After all, just think about Mobutu Sese Seko, the Congo's latter-day Leopold — the monster in a leopard-skin hat who ruled Zaire (largely what used to be the Congo Free State and is today the Democratic Republic of Congo) for more than 30 years (1965-97). During that time, he bankrupted his country, stole billions of dollars for himself and murdered hundreds of thousands of Congolese.

Surely, we cannot blame Mobutu's murderous rule on racism. Was he crazy? Probably not, and besides, what are the odds that so many allegedly crazy people would rise to and then successfully cling to power for decades despite their awful rule?

As it turns out, Leopold, despicable as he was, did what worked best for him in the politically unconstrained environment of the Congo — and he did what worked best for him in the constitutionally limiting environment in Belgium.

The difference between doing a good job and doing a lousy job is driven by how many people a leader has to keep happy.

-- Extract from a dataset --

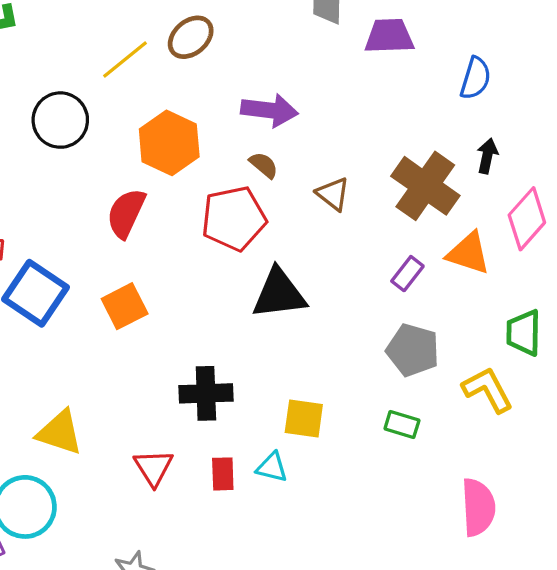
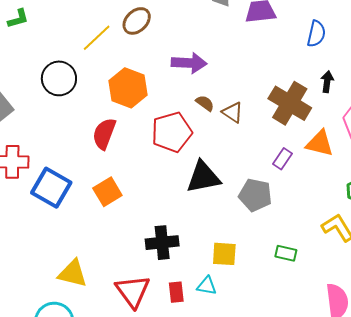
brown semicircle: (264, 165) -> (205, 103), moved
gray pentagon: (413, 350) -> (255, 195), moved
red triangle: (153, 468) -> (133, 291), size x1.4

So the explanation for Leopold, the Builder King, and Leopold, the Monster, begins to fall into place. When rulers need the support of many — as was Leopold's situation in Belgium — the best way to rule is by creating good policies.

When leaders rely only on a few to stay in control — as was the case for Leopold in the Congo — their best bet is to make the few fat and happy, even if that means making everyone else miserable.